4 ways RMDs are different for 401(k)s and for IRAs
Clients need to start taking a required minimum distribution from their 401(k)s and IRAs as soon as they reach the age of 70 1/2, according to this article on Kiplinger. Rules for taking the distributions between the two account types are different. For example, retirees can add up the balances in all IRAs, divide the total balance by the IRS life expectancy factor, and withdraw the RMD amount from one of the IRS. RMDs from 401(k)s are calculated and withdrawn separately per account.
Gray divorce & how working in retirement might just save your marriage
Data show that marriage is at a greater risk of breaking up as couples enter retirement and feel they share nothing in common anymore, writes a Forbes contributor. "Many strategies are recommended to keep an older marriage going in retirement: Improved communications, continuing to invest in your significant other and not taking him or her for granted, upping your game by remaining fit and maintaining your appearance among other strategies are a few ways to be both happy and together."

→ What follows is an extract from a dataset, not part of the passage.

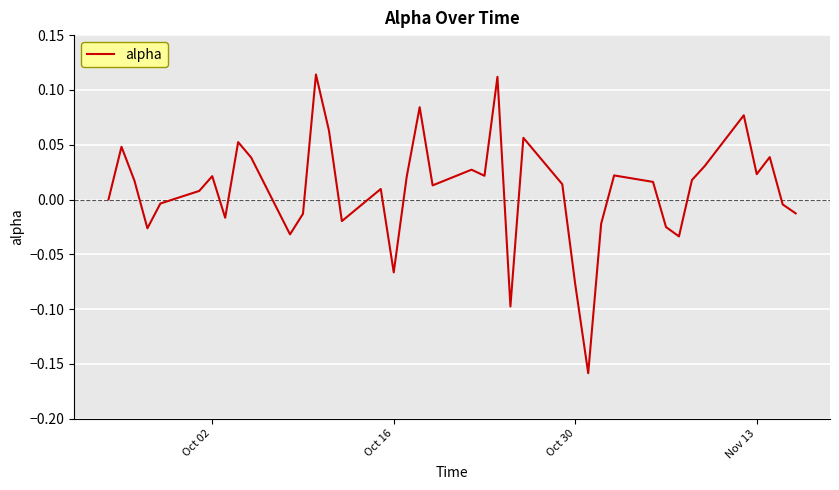

True or false: there are more than 1 points higher than both neighbors.

True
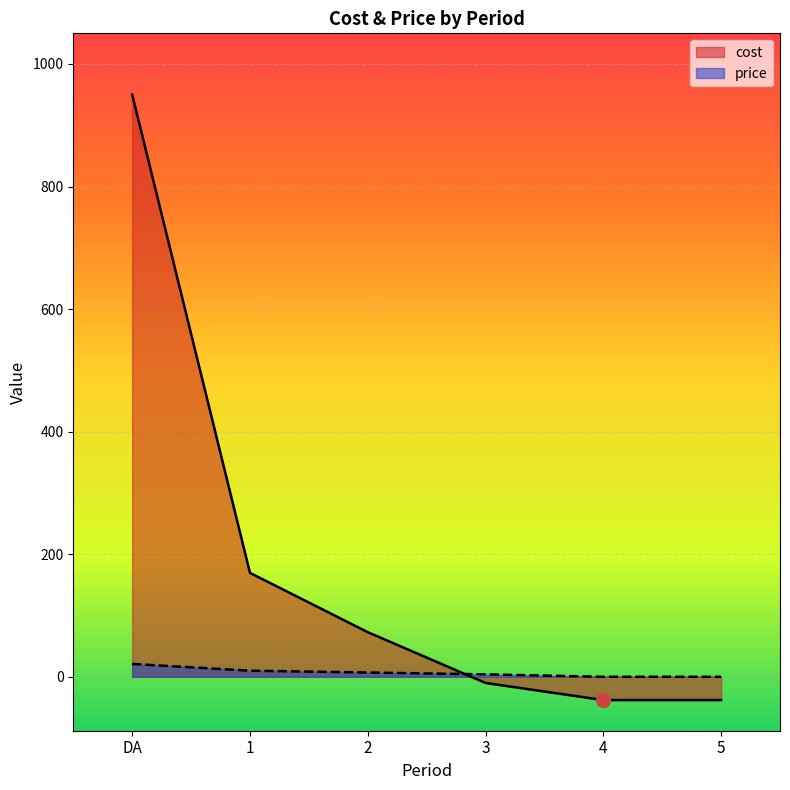

Which category has the lowest value in the price series?

4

Who needs Florida? Here's where people approaching retirement plan to live
Forty-three percent of adults polled by Ipsos/USA Today said that they expect to stay in their current homes after they retire, according to this article on USA Today. “The vast majority of older adults want to stay in their homes and communities,” says an expert. “They want to be near their family and near their church,” as well as friends.
Wait, where did my 401(k) account go?
Data from the Employee Benefit Research Institute show that many workers failed to roll over their old 401(k) assets to their new plans when changing jobs, possibly losing $2 trillion in retirement savings, according to this article on NBC News. EBRI says that the losses could be attributed to “forced transfers” or “forced rollovers” by employers, who don't want to spend any more on the benefit of their former workers.